Вместе со Светкой мы выходили на улицу ждать мать. Мы ходили вокруг дома, и свежий снег, напа́давший на очищенный тротуар, хрустел под моими валенками. Светкины пьяные глаза светились, она любила приключения. Ее возбуждала мысль, что, прогуливаясь вокруг дома, она встретит кого-то из знакомых и пойдет с ними гулять дальше.
Когда мать выходила из подъезда, она передавала мне пакет с бабкиными угощениями, и мы все втроем шли на остановку. Мать говорила Светлане, что нет смысла нас провожать, но Светлане хотелось еще немного побыть среди людей. Мы шли по темным дорожкам между сугробов, я чувствовала, как от женщин пахнет легким самогонным перегаром, помадой и жирной едой. От Светкиного зимнего пальто пахло табаком, а мать оставляла за собой шлейф сладковатых духов. Мы шли втроем в облаке их густого запаха, он смешивался с запахом крепкого мороза. Изо ртов, накрашенных темной помадой, вырывались облачка светлого пара, мать хохотала над какой-то глупостью, сказанной Светкой. Когда их разговор уходил во взрослые темы, они просили меня идти вперед по тропе, а сами понижали голос и говорили о мужчинах и сплетничали о материных подругах, которые, по материному мнению, часто вели себя неприлично. Я слышала их разговор. Когда они говорили на свои темы, я вся превращалась в слух и мне было интересно следить за линией материного рассказа и Светкиными комментариями. Наверное, думала я, они понимают, что я слышу их, и их просьба поторопиться была скорее мерой приличия. Таким образом они проводили черту между моим миром маленькой девочки и миром их взрослой женской жизни. Я была обречена попасть в их мир и однажды оказаться на темной тропе с накрашенными губами и в шапке формовке, аккуратно надетой так, чтобы не нарушить целостности покрытой лаком объемной челки.

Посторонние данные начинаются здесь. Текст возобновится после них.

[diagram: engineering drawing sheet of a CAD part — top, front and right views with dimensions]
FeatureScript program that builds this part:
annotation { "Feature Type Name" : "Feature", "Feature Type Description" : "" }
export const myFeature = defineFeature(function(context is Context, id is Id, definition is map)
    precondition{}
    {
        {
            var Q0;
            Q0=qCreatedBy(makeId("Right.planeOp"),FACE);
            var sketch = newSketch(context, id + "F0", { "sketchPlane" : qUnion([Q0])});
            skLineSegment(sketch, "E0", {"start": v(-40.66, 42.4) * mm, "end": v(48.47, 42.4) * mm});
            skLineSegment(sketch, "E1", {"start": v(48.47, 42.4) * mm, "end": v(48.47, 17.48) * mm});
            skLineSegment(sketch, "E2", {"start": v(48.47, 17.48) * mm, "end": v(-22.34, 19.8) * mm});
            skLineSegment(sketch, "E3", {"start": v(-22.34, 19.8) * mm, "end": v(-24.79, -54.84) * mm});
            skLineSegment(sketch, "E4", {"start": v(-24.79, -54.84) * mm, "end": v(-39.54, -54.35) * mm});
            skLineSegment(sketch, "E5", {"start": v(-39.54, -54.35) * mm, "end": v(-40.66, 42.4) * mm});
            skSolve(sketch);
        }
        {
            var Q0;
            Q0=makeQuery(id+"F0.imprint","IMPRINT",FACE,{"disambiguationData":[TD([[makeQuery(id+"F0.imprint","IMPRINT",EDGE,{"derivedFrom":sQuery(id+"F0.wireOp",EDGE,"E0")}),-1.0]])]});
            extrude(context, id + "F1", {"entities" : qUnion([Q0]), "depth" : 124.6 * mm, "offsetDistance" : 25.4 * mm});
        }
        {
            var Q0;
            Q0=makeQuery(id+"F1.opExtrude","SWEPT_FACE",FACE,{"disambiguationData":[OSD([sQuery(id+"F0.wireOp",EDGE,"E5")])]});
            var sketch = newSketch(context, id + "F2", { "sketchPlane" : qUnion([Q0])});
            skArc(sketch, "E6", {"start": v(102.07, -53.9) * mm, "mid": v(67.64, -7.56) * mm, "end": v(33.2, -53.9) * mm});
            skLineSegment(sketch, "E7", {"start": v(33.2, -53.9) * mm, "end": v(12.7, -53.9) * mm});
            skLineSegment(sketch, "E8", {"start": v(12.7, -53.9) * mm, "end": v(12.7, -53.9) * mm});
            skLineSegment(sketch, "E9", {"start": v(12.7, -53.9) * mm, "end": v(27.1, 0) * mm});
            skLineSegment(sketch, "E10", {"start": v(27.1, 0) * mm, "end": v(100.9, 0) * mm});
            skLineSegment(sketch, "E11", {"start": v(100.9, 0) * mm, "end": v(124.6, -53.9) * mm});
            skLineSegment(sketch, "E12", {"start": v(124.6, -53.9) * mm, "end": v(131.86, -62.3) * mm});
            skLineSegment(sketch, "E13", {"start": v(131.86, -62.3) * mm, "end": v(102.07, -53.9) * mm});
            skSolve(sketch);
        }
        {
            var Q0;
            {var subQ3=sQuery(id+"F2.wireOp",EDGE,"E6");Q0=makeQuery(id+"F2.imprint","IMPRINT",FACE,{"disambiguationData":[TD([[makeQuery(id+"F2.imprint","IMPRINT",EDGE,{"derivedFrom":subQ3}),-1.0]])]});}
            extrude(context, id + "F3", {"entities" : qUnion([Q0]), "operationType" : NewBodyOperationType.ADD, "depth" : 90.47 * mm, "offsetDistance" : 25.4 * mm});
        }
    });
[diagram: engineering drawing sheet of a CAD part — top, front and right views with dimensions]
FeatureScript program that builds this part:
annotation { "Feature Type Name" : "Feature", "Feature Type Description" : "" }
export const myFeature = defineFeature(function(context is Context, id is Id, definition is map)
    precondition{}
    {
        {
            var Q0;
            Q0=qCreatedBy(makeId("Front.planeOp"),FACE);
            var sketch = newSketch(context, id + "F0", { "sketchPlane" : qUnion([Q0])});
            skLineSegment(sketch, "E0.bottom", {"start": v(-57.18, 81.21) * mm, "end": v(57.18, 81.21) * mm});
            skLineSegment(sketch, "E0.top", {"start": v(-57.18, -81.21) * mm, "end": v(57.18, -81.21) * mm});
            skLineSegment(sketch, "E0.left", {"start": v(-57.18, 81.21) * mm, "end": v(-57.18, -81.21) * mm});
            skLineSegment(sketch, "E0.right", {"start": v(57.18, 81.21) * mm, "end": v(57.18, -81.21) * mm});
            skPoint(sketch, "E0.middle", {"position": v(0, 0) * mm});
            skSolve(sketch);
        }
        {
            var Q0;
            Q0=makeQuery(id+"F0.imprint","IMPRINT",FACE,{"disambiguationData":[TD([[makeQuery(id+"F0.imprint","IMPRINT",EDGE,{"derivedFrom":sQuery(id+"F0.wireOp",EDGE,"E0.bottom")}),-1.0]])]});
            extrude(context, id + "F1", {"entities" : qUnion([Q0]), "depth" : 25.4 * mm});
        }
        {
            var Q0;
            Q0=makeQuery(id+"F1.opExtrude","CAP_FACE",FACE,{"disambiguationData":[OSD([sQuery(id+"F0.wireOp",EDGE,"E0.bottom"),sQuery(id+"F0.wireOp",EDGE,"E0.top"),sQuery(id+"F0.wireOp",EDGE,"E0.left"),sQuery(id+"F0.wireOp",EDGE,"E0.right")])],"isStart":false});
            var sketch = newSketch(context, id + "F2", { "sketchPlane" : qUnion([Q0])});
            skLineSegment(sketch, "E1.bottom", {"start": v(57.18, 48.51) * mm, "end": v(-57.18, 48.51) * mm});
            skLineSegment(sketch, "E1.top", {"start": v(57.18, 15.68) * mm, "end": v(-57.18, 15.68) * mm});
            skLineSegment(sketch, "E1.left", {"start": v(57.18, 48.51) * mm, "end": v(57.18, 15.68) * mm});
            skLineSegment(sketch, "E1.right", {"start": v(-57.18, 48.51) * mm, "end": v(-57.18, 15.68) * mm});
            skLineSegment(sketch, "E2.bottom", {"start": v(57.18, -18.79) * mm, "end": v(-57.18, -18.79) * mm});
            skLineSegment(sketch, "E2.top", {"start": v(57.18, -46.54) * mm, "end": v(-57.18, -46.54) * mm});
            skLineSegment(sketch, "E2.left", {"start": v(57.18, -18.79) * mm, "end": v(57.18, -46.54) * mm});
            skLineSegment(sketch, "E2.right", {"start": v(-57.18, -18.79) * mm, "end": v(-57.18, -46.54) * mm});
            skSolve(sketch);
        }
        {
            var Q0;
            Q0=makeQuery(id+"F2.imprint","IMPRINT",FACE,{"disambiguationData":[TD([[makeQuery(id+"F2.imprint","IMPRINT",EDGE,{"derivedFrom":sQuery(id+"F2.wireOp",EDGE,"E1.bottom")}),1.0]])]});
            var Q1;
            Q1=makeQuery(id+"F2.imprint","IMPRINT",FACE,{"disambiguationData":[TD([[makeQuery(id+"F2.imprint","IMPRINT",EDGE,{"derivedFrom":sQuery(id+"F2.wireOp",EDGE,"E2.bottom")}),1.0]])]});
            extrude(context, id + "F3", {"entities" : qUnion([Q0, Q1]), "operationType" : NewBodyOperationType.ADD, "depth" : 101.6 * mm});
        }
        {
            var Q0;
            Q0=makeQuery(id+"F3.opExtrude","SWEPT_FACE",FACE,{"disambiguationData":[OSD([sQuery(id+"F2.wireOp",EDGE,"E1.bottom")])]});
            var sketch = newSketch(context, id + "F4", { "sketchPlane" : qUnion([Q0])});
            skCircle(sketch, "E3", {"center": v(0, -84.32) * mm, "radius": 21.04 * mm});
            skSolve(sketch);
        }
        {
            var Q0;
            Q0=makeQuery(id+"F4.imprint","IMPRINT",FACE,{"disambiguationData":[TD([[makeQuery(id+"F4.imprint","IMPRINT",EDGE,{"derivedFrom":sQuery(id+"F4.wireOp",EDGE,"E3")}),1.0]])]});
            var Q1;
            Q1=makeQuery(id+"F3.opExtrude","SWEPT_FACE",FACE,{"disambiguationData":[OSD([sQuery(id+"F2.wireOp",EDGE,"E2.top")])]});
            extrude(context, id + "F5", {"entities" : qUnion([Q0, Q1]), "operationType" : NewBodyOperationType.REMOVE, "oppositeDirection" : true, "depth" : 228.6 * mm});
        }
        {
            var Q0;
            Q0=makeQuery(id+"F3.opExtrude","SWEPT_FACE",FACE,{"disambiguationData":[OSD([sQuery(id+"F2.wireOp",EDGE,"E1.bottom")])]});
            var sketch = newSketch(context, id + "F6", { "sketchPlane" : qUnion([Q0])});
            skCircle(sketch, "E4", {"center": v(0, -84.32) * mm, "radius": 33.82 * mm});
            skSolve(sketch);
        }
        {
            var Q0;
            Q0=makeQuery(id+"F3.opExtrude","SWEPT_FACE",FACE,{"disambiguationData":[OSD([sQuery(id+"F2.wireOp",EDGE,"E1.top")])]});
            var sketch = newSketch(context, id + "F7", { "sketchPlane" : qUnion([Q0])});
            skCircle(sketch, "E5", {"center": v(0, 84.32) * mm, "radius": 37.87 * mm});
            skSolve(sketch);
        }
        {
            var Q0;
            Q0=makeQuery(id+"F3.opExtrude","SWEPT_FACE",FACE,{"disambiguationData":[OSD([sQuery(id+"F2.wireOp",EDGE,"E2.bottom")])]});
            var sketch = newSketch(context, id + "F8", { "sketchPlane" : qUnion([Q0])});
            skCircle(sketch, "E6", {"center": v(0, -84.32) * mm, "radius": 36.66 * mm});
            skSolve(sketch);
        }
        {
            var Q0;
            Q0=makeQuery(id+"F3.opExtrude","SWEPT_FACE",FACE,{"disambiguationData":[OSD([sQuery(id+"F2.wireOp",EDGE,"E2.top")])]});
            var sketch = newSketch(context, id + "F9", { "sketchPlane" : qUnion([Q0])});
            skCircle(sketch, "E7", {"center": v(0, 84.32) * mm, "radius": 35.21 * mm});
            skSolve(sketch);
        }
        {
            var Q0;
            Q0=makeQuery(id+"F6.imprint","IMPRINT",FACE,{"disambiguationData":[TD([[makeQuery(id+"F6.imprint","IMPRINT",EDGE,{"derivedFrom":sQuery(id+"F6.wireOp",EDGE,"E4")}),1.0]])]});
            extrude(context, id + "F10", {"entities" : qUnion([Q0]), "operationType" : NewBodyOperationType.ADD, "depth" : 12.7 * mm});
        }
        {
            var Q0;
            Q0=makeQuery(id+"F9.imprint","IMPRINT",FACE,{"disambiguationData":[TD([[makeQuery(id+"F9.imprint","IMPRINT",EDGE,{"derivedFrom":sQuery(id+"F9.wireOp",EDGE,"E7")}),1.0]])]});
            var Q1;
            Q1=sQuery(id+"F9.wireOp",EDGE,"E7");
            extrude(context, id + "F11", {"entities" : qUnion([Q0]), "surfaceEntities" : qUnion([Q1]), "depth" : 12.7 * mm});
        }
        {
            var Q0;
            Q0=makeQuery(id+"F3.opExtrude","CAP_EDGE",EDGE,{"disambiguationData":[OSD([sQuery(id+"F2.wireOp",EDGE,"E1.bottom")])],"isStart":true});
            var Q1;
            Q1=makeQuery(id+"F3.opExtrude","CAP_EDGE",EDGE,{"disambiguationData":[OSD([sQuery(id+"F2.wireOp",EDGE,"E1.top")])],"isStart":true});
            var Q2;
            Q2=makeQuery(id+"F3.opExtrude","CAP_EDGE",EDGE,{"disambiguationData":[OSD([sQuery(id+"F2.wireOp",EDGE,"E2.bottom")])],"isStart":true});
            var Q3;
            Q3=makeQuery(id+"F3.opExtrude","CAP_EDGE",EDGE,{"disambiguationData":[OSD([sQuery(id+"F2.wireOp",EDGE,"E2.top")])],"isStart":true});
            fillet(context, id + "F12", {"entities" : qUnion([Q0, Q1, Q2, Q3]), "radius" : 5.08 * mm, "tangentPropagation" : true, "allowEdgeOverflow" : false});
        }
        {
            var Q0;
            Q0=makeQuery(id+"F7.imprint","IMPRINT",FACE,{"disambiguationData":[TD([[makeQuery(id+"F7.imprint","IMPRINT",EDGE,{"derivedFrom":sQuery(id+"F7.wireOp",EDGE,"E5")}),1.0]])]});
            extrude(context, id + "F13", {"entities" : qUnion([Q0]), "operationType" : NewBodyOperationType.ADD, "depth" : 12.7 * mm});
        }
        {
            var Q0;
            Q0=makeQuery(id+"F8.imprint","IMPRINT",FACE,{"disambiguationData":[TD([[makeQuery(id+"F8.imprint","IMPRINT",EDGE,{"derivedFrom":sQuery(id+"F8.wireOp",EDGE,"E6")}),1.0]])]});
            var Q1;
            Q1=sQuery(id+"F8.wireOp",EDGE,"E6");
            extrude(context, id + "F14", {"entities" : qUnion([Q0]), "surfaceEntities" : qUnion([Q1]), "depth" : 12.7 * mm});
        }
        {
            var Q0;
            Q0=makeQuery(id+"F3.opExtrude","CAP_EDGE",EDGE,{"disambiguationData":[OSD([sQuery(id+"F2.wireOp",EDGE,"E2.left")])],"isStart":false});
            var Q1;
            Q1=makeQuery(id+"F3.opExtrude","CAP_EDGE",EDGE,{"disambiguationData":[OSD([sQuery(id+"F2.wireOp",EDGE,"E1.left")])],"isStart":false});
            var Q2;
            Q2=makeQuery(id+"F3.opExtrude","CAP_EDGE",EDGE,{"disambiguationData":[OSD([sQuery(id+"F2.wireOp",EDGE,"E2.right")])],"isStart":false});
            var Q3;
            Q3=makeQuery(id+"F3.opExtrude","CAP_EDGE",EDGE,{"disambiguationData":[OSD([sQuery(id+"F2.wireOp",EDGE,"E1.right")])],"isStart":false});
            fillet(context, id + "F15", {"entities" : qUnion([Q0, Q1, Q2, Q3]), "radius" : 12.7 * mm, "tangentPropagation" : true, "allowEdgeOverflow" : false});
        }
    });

Меня пугал этот мир, и одновременно я чувствовала, как любопытство жжет меня изнутри. Мне хотелось узнать все, о чем говорят и чем живут взрослые женщины, но при этом я не хотела оказаться на их месте. Я испытывала легкое отвращение к семейным застольям и ритуалам женского быта. Мне этот мир казался тесным и одновременно пустым. Какой смысл, думала я, в этих цикличных приготовлениях пищи и постоянной уборке, если все это не приводит ни к чему, кроме саднящего разочарования? С другой стороны, думала я, что, если разочарование – это только мое чувство? Что, если его испытываю только я? И если же его испытывают все женщины моей семьи, почему они из раза в раз повторяют одно и то же? Говорят одни и те же слова, готовят одну и ту же еду, пользуются одной и той же посудой? Мне казалось, что мир – это то, что бесконечно обновляется, и я ждала этого обновления каждый раз, приезжая к бабке. Но обновления не наступало. Появлялась лишь тупая тоска по несвершившемуся счастью.